Contrôle social En Chine, on a l'habitude d'être «surveillé tout le temps»

AFP

15.10.2022 - 07:54

En juin, Chen, un homme de la province chinoise du Henan, s'est plaint en ligne après avoir reçu une contravention: mal lui en a pris, car la surveillance dans la rue et en ligne a atteint un niveau inédit en Chine.

Sur sa page personnelle du réseau social WeChat puis sur une discussion de groupe en ligne, il a pesté contre les agents de la circulation, des «simples d'esprit» selon lui. Quelques heures plus tard, la police est venue le chercher en l'accusant d'avoir «insulté la police». Chen a été placé en détention cinq jours pour «propos inappropriés», selon le journal local du Parti communiste.

Le contrôle social a longtemps fait partie de l'ADN des autorités chinoises, mais dans les années précédant l'arrivée au pouvoir de Xi Jinping en 2012, une certaine détente régnait: la société civile testait les limites et les forums sur internet se multipliaient, se riant de la censure.

Depuis son ascension, il a combiné technologie, législation et idéologie pour traquer toute menace à l'ordre social. Et personne n'y échappe, qu'il s'agisse des criminels, des dissidents, mais aussi de simples citoyens ayant franchi la ligne jaune.

La surveillance commence dans la rue: les villes chinoises comptent en moyenne 370 caméras pour 1.000 habitants, selon l'institut de recherche Comparitech, ce qui les place en haut du podium, bien loin devant Singapour (18 pour 1.000) ou Londres (13) par exemple.

Baptisé «Skynet», le vaste réseau de caméras permet de reconnaître les visages, les habits et même l'âge des passants.

Plus facile avant

La réglementation a quant à elle été renforcée, notamment dans les hôtels où les réceptionnistes doivent désormais scanner les visages de chaque client pour vérifier qu'il est bien le titulaire de la carte d'identité présentée.

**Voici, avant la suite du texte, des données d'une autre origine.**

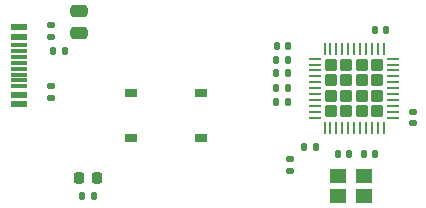
<source format=gbr>
%TF.GenerationSoftware,KiCad,Pcbnew,(6.0.10)*%
%TF.CreationDate,2023-01-18T21:36:02-05:00*%
%TF.ProjectId,32U4_NES_SNES_adapter,33325534-5f4e-4455-935f-534e45535f61,rev?*%
%TF.SameCoordinates,Original*%
%TF.FileFunction,Paste,Top*%
%TF.FilePolarity,Positive*%
%FSLAX46Y46*%
G04 Gerber Fmt 4.6, Leading zero omitted, Abs format (unit mm)*
G04 Created by KiCad (PCBNEW (6.0.10)) date 2023-01-18 21:36:02*
%MOMM*%
%LPD*%
G01*
G04 APERTURE LIST*
G04 Aperture macros list*
%AMRoundRect*
0 Rectangle with rounded corners*
0 $1 Rounding radius*
0 $2 $3 $4 $5 $6 $7 $8 $9 X,Y pos of 4 corners*
0 Add a 4 corners polygon primitive as box body*
4,1,4,$2,$3,$4,$5,$6,$7,$8,$9,$2,$3,0*
0 Add four circle primitives for the rounded corners*
1,1,$1+$1,$2,$3*
1,1,$1+$1,$4,$5*
1,1,$1+$1,$6,$7*
1,1,$1+$1,$8,$9*
0 Add four rect primitives between the rounded corners*
20,1,$1+$1,$2,$3,$4,$5,0*
20,1,$1+$1,$4,$5,$6,$7,0*
20,1,$1+$1,$6,$7,$8,$9,0*
20,1,$1+$1,$8,$9,$2,$3,0*%
G04 Aperture macros list end*
%ADD10R,1.000000X0.750000*%
%ADD11RoundRect,0.140000X0.140000X0.170000X-0.140000X0.170000X-0.140000X-0.170000X0.140000X-0.170000X0*%
%ADD12RoundRect,0.135000X-0.135000X-0.185000X0.135000X-0.185000X0.135000X0.185000X-0.135000X0.185000X0*%
%ADD13RoundRect,0.135000X0.185000X-0.135000X0.185000X0.135000X-0.185000X0.135000X-0.185000X-0.135000X0*%
%ADD14RoundRect,0.135000X0.135000X0.185000X-0.135000X0.185000X-0.135000X-0.185000X0.135000X-0.185000X0*%
%ADD15RoundRect,0.218750X0.218750X0.256250X-0.218750X0.256250X-0.218750X-0.256250X0.218750X-0.256250X0*%
%ADD16RoundRect,0.250000X-0.275000X-0.275000X0.275000X-0.275000X0.275000X0.275000X-0.275000X0.275000X0*%
%ADD17RoundRect,0.062500X-0.475000X-0.062500X0.475000X-0.062500X0.475000X0.062500X-0.475000X0.062500X0*%
%ADD18RoundRect,0.062500X-0.062500X-0.475000X0.062500X-0.475000X0.062500X0.475000X-0.062500X0.475000X0*%
%ADD19RoundRect,0.140000X-0.170000X0.140000X-0.170000X-0.140000X0.170000X-0.140000X0.170000X0.140000X0*%
%ADD20R,1.400000X1.200000*%
%ADD21RoundRect,0.250000X0.475000X-0.250000X0.475000X0.250000X-0.475000X0.250000X-0.475000X-0.250000X0*%
%ADD22RoundRect,0.140000X-0.140000X-0.170000X0.140000X-0.170000X0.140000X0.170000X-0.140000X0.170000X0*%
%ADD23R,1.450000X0.600000*%
%ADD24R,1.450000X0.300000*%
%ADD25RoundRect,0.140000X0.170000X-0.140000X0.170000X0.140000X-0.170000X0.140000X-0.170000X-0.140000X0*%
G04 APERTURE END LIST*
D10*
%TO.C,S1*%
X111922500Y-104770400D03*
X105922500Y-104770400D03*
X111922500Y-101020400D03*
X105922500Y-101020400D03*
%TD*%
D11*
%TO.C,C9*%
X119250400Y-97028000D03*
X118290400Y-97028000D03*
%TD*%
%TO.C,C7*%
X120627200Y-105587800D03*
X121587200Y-105587800D03*
%TD*%
%TO.C,C8*%
X119225000Y-101727000D03*
X118265000Y-101727000D03*
%TD*%
D12*
%TO.C,R6*%
X118235000Y-98171000D03*
X119255000Y-98171000D03*
%TD*%
D13*
%TO.C,R3*%
X119456200Y-107596400D03*
X119456200Y-106576400D03*
%TD*%
D14*
%TO.C,R4*%
X102821200Y-109728000D03*
X101801200Y-109728000D03*
%TD*%
D11*
%TO.C,C10*%
X119225000Y-100584000D03*
X118265000Y-100584000D03*
%TD*%
D15*
%TO.C,D1*%
X103098700Y-108204000D03*
X101523700Y-108204000D03*
%TD*%
D12*
%TO.C,R5*%
X118235000Y-99314000D03*
X119255000Y-99314000D03*
%TD*%
D14*
%TO.C,R2*%
X100332000Y-97429000D03*
X99312000Y-97429000D03*
%TD*%
D16*
%TO.C,U1*%
X125491000Y-102534000D03*
X122891000Y-99934000D03*
X126791000Y-102534000D03*
X122891000Y-102534000D03*
X125491000Y-99934000D03*
X126791000Y-98634000D03*
X125491000Y-98634000D03*
X124191000Y-99934000D03*
X125491000Y-101234000D03*
X124191000Y-101234000D03*
X126791000Y-99934000D03*
X124191000Y-102534000D03*
X126791000Y-101234000D03*
X122891000Y-101234000D03*
X122891000Y-98634000D03*
X124191000Y-98634000D03*
D17*
X121503500Y-98084000D03*
X121503500Y-98584000D03*
X121503500Y-99084000D03*
X121503500Y-99584000D03*
X121503500Y-100084000D03*
X121503500Y-100584000D03*
X121503500Y-101084000D03*
X121503500Y-101584000D03*
X121503500Y-102084000D03*
X121503500Y-102584000D03*
X121503500Y-103084000D03*
D18*
X122341000Y-103921500D03*
X122841000Y-103921500D03*
X123341000Y-103921500D03*
X123841000Y-103921500D03*
X124341000Y-103921500D03*
X124841000Y-103921500D03*
X125341000Y-103921500D03*
X125841000Y-103921500D03*
X126341000Y-103921500D03*
X126841000Y-103921500D03*
X127341000Y-103921500D03*
D17*
X128178500Y-103084000D03*
X128178500Y-102584000D03*
X128178500Y-102084000D03*
X128178500Y-101584000D03*
X128178500Y-101084000D03*
X128178500Y-100584000D03*
X128178500Y-100084000D03*
X128178500Y-99584000D03*
X128178500Y-99084000D03*
X128178500Y-98584000D03*
X128178500Y-98084000D03*
D18*
X127341000Y-97246500D03*
X126841000Y-97246500D03*
X126341000Y-97246500D03*
X125841000Y-97246500D03*
X125341000Y-97246500D03*
X124841000Y-97246500D03*
X124341000Y-97246500D03*
X123841000Y-97246500D03*
X123341000Y-97246500D03*
X122841000Y-97246500D03*
X122341000Y-97246500D03*
%TD*%
D13*
%TO.C,R1*%
X99187000Y-101449000D03*
X99187000Y-100429000D03*
%TD*%
D19*
%TO.C,C6*%
X129794000Y-102584000D03*
X129794000Y-103544000D03*
%TD*%
D20*
%TO.C,Y1*%
X125687000Y-108012000D03*
X123487000Y-108012000D03*
X123487000Y-109712000D03*
X125687000Y-109712000D03*
%TD*%
D11*
%TO.C,C1*%
X126647000Y-106172000D03*
X125687000Y-106172000D03*
%TD*%
D21*
%TO.C,C4*%
X101523800Y-95946000D03*
X101523800Y-94046000D03*
%TD*%
D22*
%TO.C,C2*%
X123472000Y-106172000D03*
X124432000Y-106172000D03*
%TD*%
D11*
%TO.C,C5*%
X127578000Y-95631000D03*
X126618000Y-95631000D03*
%TD*%
D23*
%TO.C,J1*%
X96450500Y-95429000D03*
X96450500Y-96229000D03*
D24*
X96450500Y-97429000D03*
X96450500Y-98429000D03*
X96450500Y-98929000D03*
X96450500Y-99929000D03*
D23*
X96450500Y-101929000D03*
X96450500Y-101129000D03*
D24*
X96450500Y-100429000D03*
X96450500Y-99429000D03*
X96450500Y-97929000D03*
X96450500Y-96929000D03*
%TD*%
D25*
%TO.C,C3*%
X99187000Y-96238000D03*
X99187000Y-95278000D03*
%TD*%
M02*

</source>
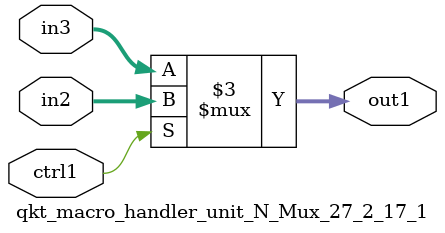
<source format=v>

`timescale 1ps / 1ps


module qkt_macro_handler_unit_N_Mux_27_2_17_1( in3, in2, ctrl1, out1 );

    input [26:0] in3;
    input [26:0] in2;
    input ctrl1;
    output [26:0] out1;
    reg [26:0] out1;

    
    // rtl_process:qkt_macro_handler_unit_N_Mux_27_2_17_1/qkt_macro_handler_unit_N_Mux_27_2_17_1_thread_1
    always @*
      begin : qkt_macro_handler_unit_N_Mux_27_2_17_1_thread_1
        case (ctrl1) 
          1'b1: 
            begin
              out1 = in2;
            end
          default: 
            begin
              out1 = in3;
            end
        endcase
      end

endmodule



</source>
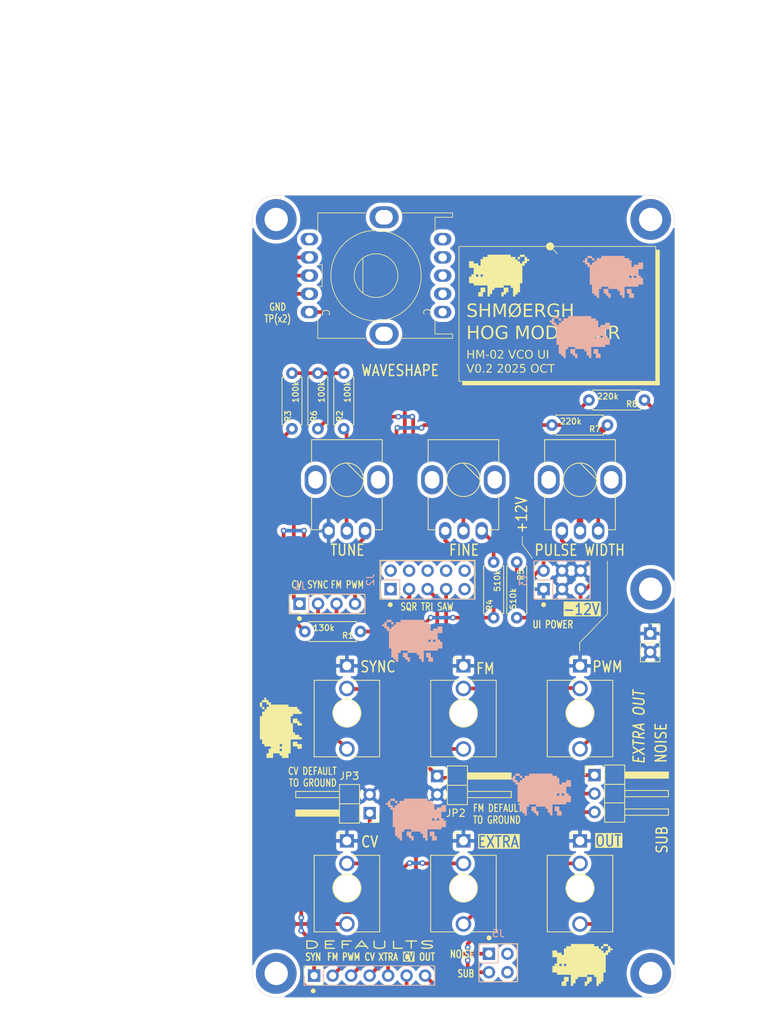
<source format=kicad_pcb>
(kicad_pcb
	(version 20241229)
	(generator "pcbnew")
	(generator_version "9.0")
	(general
		(thickness 1.6)
		(legacy_teardrops no)
	)
	(paper "A4")
	(layers
		(0 "F.Cu" signal)
		(2 "B.Cu" signal)
		(9 "F.Adhes" user "F.Adhesive")
		(11 "B.Adhes" user "B.Adhesive")
		(13 "F.Paste" user)
		(15 "B.Paste" user)
		(5 "F.SilkS" user "F.Silkscreen")
		(7 "B.SilkS" user "B.Silkscreen")
		(1 "F.Mask" user)
		(3 "B.Mask" user)
		(17 "Dwgs.User" user "User.Drawings")
		(19 "Cmts.User" user "User.Comments")
		(21 "Eco1.User" user "User.Eco1")
		(23 "Eco2.User" user "User.Eco2")
		(25 "Edge.Cuts" user)
		(27 "Margin" user)
		(31 "F.CrtYd" user "F.Courtyard")
		(29 "B.CrtYd" user "B.Courtyard")
		(35 "F.Fab" user)
		(33 "B.Fab" user)
		(39 "User.1" user)
		(41 "User.2" user)
		(43 "User.3" user)
		(45 "User.4" user)
		(47 "User.5" user)
		(49 "User.6" user)
		(51 "User.7" user)
		(53 "User.8" user)
		(55 "User.9" user)
	)
	(setup
		(stackup
			(layer "F.SilkS"
				(type "Top Silk Screen")
			)
			(layer "F.Paste"
				(type "Top Solder Paste")
			)
			(layer "F.Mask"
				(type "Top Solder Mask")
				(thickness 0.01)
			)
			(layer "F.Cu"
				(type "copper")
				(thickness 0.035)
			)
			(layer "dielectric 1"
				(type "core")
				(thickness 1.51)
				(material "FR4")
				(epsilon_r 4.5)
				(loss_tangent 0.02)
			)
			(layer "B.Cu"
				(type "copper")
				(thickness 0.035)
			)
			(layer "B.Mask"
				(type "Bottom Solder Mask")
				(thickness 0.01)
			)
			(layer "B.Paste"
				(type "Bottom Solder Paste")
			)
			(layer "B.SilkS"
				(type "Bottom Silk Screen")
			)
			(copper_finish "None")
			(dielectric_constraints no)
		)
		(pad_to_mask_clearance 0)
		(allow_soldermask_bridges_in_footprints no)
		(tenting front back)
		(grid_origin 124 44)
		(pcbplotparams
			(layerselection 0x00000000_00000000_55555555_5755f5ff)
			(plot_on_all_layers_selection 0x00000000_00000000_00000000_00000000)
			(disableapertmacros no)
			(usegerberextensions no)
			(usegerberattributes yes)
			(usegerberadvancedattributes yes)
			(creategerberjobfile yes)
			(dashed_line_dash_ratio 12.000000)
			(dashed_line_gap_ratio 3.000000)
			(svgprecision 4)
			(plotframeref no)
			(mode 1)
			(useauxorigin no)
			(hpglpennumber 1)
			(hpglpenspeed 20)
			(hpglpendiameter 15.000000)
			(pdf_front_fp_property_popups yes)
			(pdf_back_fp_property_popups yes)
			(pdf_metadata yes)
			(pdf_single_document no)
			(dxfpolygonmode yes)
			(dxfimperialunits yes)
			(dxfusepcbnewfont yes)
			(psnegative no)
			(psa4output no)
			(plot_black_and_white yes)
			(sketchpadsonfab no)
			(plotpadnumbers no)
			(hidednponfab no)
			(sketchdnponfab yes)
			(crossoutdnponfab yes)
			(subtractmaskfromsilk no)
			(outputformat 4)
			(mirror no)
			(drillshape 2)
			(scaleselection 1)
			(outputdirectory "plot/")
		)
	)
	(net 0 "")
	(net 1 "HARD_SYNC")
	(net 2 "FM")
	(net 3 "CV")
	(net 4 "SQR_SHAPE")
	(net 5 "unconnected-(J2-Pin_9-Pad9)")
	(net 6 "unconnected-(J2-Pin_1-Pad1)")
	(net 7 "TRI")
	(net 8 "unconnected-(J2-Pin_10-Pad10)")
	(net 9 "SAW")
	(net 10 "unconnected-(J2-Pin_2-Pad2)")
	(net 11 "SQR")
	(net 12 "+12V")
	(net 13 "GND")
	(net 14 "-12V")
	(net 15 "NOISE")
	(net 16 "SUB")
	(net 17 "Net-(JP1-C)")
	(net 18 "CV_INPUT")
	(net 19 "EXTRA_DEFAULT")
	(net 20 "OUT_DEFAULT")
	(net 21 "Net-(J_OUT1-PadT)")
	(net 22 "Net-(J_PWM1-PadT)")
	(net 23 "Net-(R1-Pad2)")
	(net 24 "Net-(R2-Pad1)")
	(net 25 "Net-(R4-Pad2)")
	(net 26 "Net-(R5-Pad1)")
	(net 27 "Net-(R6-Pad1)")
	(net 28 "Net-(R7-Pad1)")
	(net 29 "unconnected-(U1-Pad7)")
	(net 30 "unconnected-(U1-Pad6)")
	(net 31 "unconnected-(U1-Pad10)")
	(net 32 "unconnected-(U1-Pad5)")
	(net 33 "unconnected-(U1-Pad9)")
	(net 34 "unconnected-(U1-Pad8)")
	(net 35 "FM_DEFAULT")
	(net 36 "SYNC_DEFAULT")
	(net 37 "PWM_DEFAULT")
	(net 38 "CV_DEFAULT")
	(net 39 "unconnected-(J2-Pin_6-Pad6)")
	(net 40 "unconnected-(J2-Pin_8-Pad8)")
	(net 41 "unconnected-(J2-Pin_4-Pad4)")
	(net 42 "unconnected-(J5-Pin_2-Pad2)")
	(net 43 "unconnected-(J5-Pin_4-Pad4)")
	(footprint "Shmoergh_Custom_Footprints:SR1712-0203" (layer "F.Cu") (at 141 55 -90))
	(footprint "Connector_PinHeader_2.54mm:PinHeader_1x02_P2.54mm_Horizontal" (layer "F.Cu") (at 140.129 128.709 180))
	(footprint "Shmoergh_Custom_Footprints:Jack_3.5mm_QingPu_WQP-PJ398SM_Vertical_CircularHoles" (layer "F.Cu") (at 153 115))
	(footprint "Connector_PinHeader_2.54mm:PinHeader_1x02_P2.54mm_Horizontal" (layer "F.Cu") (at 149.4 123.629))
	(footprint "Connector_PinSocket_2.54mm:PinSocket_1x02_P2.54mm_Vertical" (layer "F.Cu") (at 178.635 104.091))
	(footprint "Shmoergh_Custom_Footprints:Jack_3.5mm_QingPu_WQP-PJ398SM_Vertical_CircularHoles" (layer "F.Cu") (at 153 139))
	(footprint "MountingHole:MountingHole_3.2mm_M3_DIN965_Pad" (layer "F.Cu") (at 178.7 47.3))
	(footprint "Shmoergh_Custom_Footprints:Jack_3.5mm_QingPu_WQP-PJ398SM_Vertical_CircularHoles" (layer "F.Cu") (at 137 139))
	(footprint "MountingHole:MountingHole_3.2mm_M3_DIN965_Pad" (layer "F.Cu") (at 178.7 150.7))
	(footprint "Shmoergh_Custom_Footprints:Jack_3.5mm_QingPu_WQP-PJ398SM_Vertical_CircularHoles" (layer "F.Cu") (at 169 115))
	(footprint "Shmoergh_Custom_Footprints:R_Axial_DIN0207_L6.3mm_D2.5mm_P7.62mm_Horizontal" (layer "F.Cu") (at 136.573 76.004 90))
	(footprint "Shmoergh_Logo:Gyeszno" (layer "F.Cu") (at 169.339 149.537))
	(footprint "Shmoergh_Custom_Footprints:Jack_3.5mm_QingPu_WQP-PJ398SM_Vertical_CircularHoles" (layer "F.Cu") (at 169 139))
	(footprint "MountingHole:MountingHole_3.2mm_M3_DIN965_Pad" (layer "F.Cu") (at 127.3 47.3))
	(footprint "MountingHole:MountingHole_3.2mm_M3_DIN965_Pad" (layer "F.Cu") (at 127.3 150.7))
	(footprint "Shmoergh_Custom_Footprints:R_Axial_DIN0207_L6.3mm_D2.5mm_P7.62mm_Horizontal" (layer "F.Cu") (at 160.322 94.292 -90))
	(footprint "Shmoergh_Logo:Gyeszno" (layer "F.Cu") (at 157.894 55))
	(footprint "Shmoergh_Custom_Footprints:Potentiometer_Bourns_Single-PTV09A" (layer "F.Cu") (at 169 83))
	(footprint "Shmoergh_Custom_Footprints:R_Axial_DIN0207_L6.3mm_D2.5mm_P7.62mm_Horizontal" (layer "F.Cu") (at 133.017 76.004 90))
	(footprint "Shmoergh_Custom_Footprints:Potentiometer_Bourns_Single-PTV09A" (layer "F.Cu") (at 137 83))
	(footprint "Shmoergh_Custom_Footprints:R_Axial_DIN0207_L6.3mm_D2.5mm_P7.62mm_Horizontal" (layer "F.Cu") (at 129.461 76.004 90))
	(footprint "Shmoergh_Custom_Footprints:Potentiometer_Bourns_Single-PTV09A" (layer "F.Cu") (at 153 83))
	(footprint "Shmoergh_Custom_Footprints:R_Axial_DIN0207_L6.3mm_D2.5mm_P7.62mm_Horizontal" (layer "F.Cu") (at 138.859 103.817 180))
	(footprint "Shmoergh_Custom_Footprints:R_Axial_DIN0207_L6.3mm_D2.5mm_P7.62mm_Horizontal" (layer "F.Cu") (at 172.768 75.496 180))
	(footprint "MountingHole:MountingHole_3.2mm_M3_DIN965_Pad" (layer "F.Cu") (at 178.7 98))
	(footprint "Shmoergh_Custom_Footprints:R_Axial_DIN0207_L6.3mm_D2.5mm_P7.62mm_Horizontal" (layer "F.Cu") (at 157.147 101.912 90))
	(footprint "Shmoergh_Custom_Footprints:Jack_3.5mm_QingPu_WQP-PJ398SM_Vertical_CircularHoles" (layer "F.Cu") (at 137 115))
	(footprint "Shmoergh_Logo:Gyeszno" (layer "F.Cu") (at 127.937 117.025 90))
	(footprint "Shmoergh_Custom_Footprints:R_Axial_DIN0207_L6.3mm_D2.5mm_P7.62mm_Horizontal" (layer "F.Cu") (at 177.848 72.067 180))
	(footprint "Connector_PinHeader_2.54mm:PinHeader_1x03_P2.54mm_Horizontal" (layer "F.Cu") (at 170.99 123.502))
	(footprint "Shmoergh_Logo:Gyeszno" (layer "B.Cu") (at 146.479 129.598 180))
	(footprint "Connector_PinSocket_2.54mm:PinSocket_1x04_P2.54mm_Vertical"
		(locked yes)
		(layer "B.Cu")
		(uuid "27ecbbf5-3160-4a5a-85b2-8e140b4e7c37")
		(at 130.
... [345460 chars truncated]
</source>
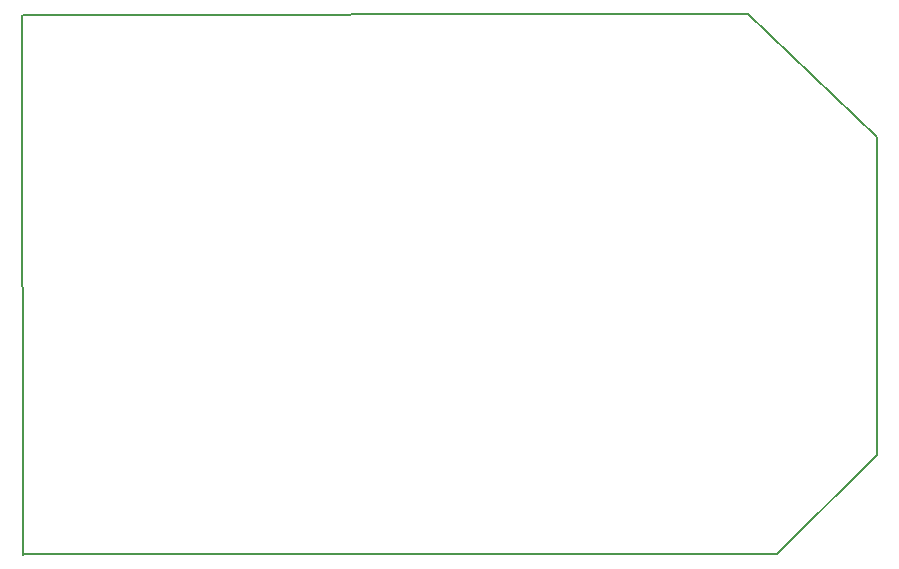
<source format=gbr>
G04 #@! TF.FileFunction,Profile,NP*
%FSLAX46Y46*%
G04 Gerber Fmt 4.6, Leading zero omitted, Abs format (unit mm)*
G04 Created by KiCad (PCBNEW 4.0.5) date 06/09/17 00:57:21*
%MOMM*%
%LPD*%
G01*
G04 APERTURE LIST*
%ADD10C,0.100000*%
%ADD11C,0.150000*%
G04 APERTURE END LIST*
D10*
D11*
X142941040Y-67525900D02*
X132049520Y-57129680D01*
X142923260Y-94391480D02*
X142941040Y-67525900D01*
X125420120Y-57137300D02*
X132059680Y-57124600D01*
X134449820Y-102880160D02*
X142895320Y-94429580D01*
X70591680Y-102880160D02*
X134449820Y-102880160D01*
X70568820Y-57216040D02*
X70594220Y-102892860D01*
X125694440Y-57162700D02*
X70601840Y-57188100D01*
M02*

</source>
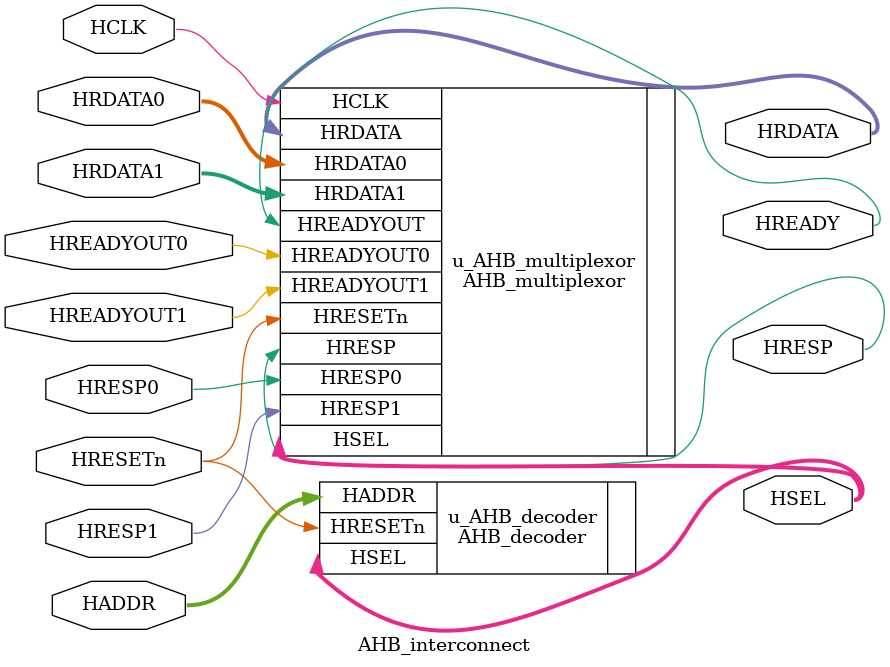
<source format=v>
`timescale 1ns / 1ps

module AHB_interconnect #(
    parameter ADDR_WIDTH = 32,
    parameter DATA_WIDTH = 32
)(
    input  wire HCLK,
    input  wire HRESETn,
    input  wire [ADDR_WIDTH -1:0] HADDR,
    input  wire [DATA_WIDTH-1:0] HRDATA0,
    input  wire HRESP0,
    input  wire HREADYOUT0,
    input  wire [DATA_WIDTH-1:0] HRDATA1,
    input  wire HRESP1,
    input  wire HREADYOUT1,

    output wire [DATA_WIDTH-1:0] HRDATA,
    output wire HRESP,
    output wire [1:0] HSEL,
    output wire HREADY
);

AHB_decoder #(
    .ADDR_WIDTH(ADDR_WIDTH)
) u_AHB_decoder (
    .HRESETn(HRESETn),
    .HADDR(HADDR),
    .HSEL(HSEL)
);

AHB_multiplexor #(
    .DATA_WIDTH(DATA_WIDTH)
) u_AHB_multiplexor (
    .HCLK(HCLK), 
    .HRESETn(HRESETn),
    .HSEL(HSEL),
    .HRDATA0(HRDATA0),
    .HRESP0(HRESP0),
    .HREADYOUT0(HREADYOUT0),
    .HRDATA1(HRDATA1),
    .HRESP1(HRESP1),
    .HREADYOUT1(HREADYOUT1),
    .HRDATA(HRDATA),
    .HRESP(HRESP),
    .HREADYOUT(HREADY)
);

endmodule

</source>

Les achats en ligne et les locations de vélos partagés ou de voitures nécessitent également de fournir une photo d'une pièce d'identité afin de servir de garantie pour le vendeur ou l'entreprise.

Le documentariste et activiste Lu Yuyu a raconté à Amnesty International comment la police avait pu le suivre, lui et sa petite amie Li Tingyu, également militante, quand ils sont allés récupérer un colis d'une commande en ligne en 2016 dans la province du Yunnan (sud-ouest). 

Malgré leurs efforts pour rester discrets, c'est ainsi qu'ils ont été arrêtés. «On est surveillés tous le temps», s'inquiète un militant dans l'environnement s'exprimant sous couvert d'anonymat, une sensation qui s'est aggravée depuis deux ans avec le traçage quotidien des habitants comme mesure anti-Covid.

Certes, d'autres pays dans le monde ont mis en place des systèmes de surveillance, mais «la vraie différence en Chine est l'absence de médias indépendants et d'une société civile capables d'apporter une critique sérieuse de ces innovations», observe Jeremy Daum, du centre Paul Tsai China de la faculté de droit de Yale.

Il fut un temps où il était plus facile de déjouer la censure et «raconter des blagues sur internet sur (l'ex-président) Jiang Zemin était très populaire», se souvient Wang, dissident s'exprimant sous pseudonyme.

Génération Z

Désormais, chaque espace en ligne est scruté scrupuleusement dans cet internet chinois cerné depuis les années 2000 par une «Grande muraille informatique» bloquant nombre de sites étrangers.

Wang a créé un compte Twitter où il recense depuis 2013 les milliers de cas de personnes arrêtées ou sanctionnées pour s'être exprimées, qu'il s'agisse d'«insultes envers les agents de circulation» ou de diffusion de rumeurs sur une maladie mystérieuse à Wuhan, qui s'avérera être le Covid-19.

Tout cela, grâce notamment à la coopération entre la police et les plateformes de réseaux sociaux, de plus en plus mis à contribution.

Weibo, le Twitter chinois, emploie des milliers de modérateurs de contenus et bloque automatiquement tout mot sensible politiquement, comme le nom de la star du tennis Peng Shuai, quand celle-ci a accusé un vétéran de la politique d'agression sexuelle l'hiver dernier.

Xi a remodelé la société de telle manière que «le Parti dicte ce que +le peuple+ doit savoir, ressentir, penser, dire et faire», explique à l'AFP Vivienne Shue, professeur émérite d'études sur la Chine contemporaine à Oxford.

Et cette police idéologique s'étend aussi à la mode, certaines chaînes de télévision censurant par exemple les tatouages et les boucles d'oreille sur les hommes. «Ce qui me perturbe le plus n'est pas la censure elle-même mais comment elle façonne l'idéologie des gens, surtout la génération Z, qui a grandi avec cette censure stricte», note Wang.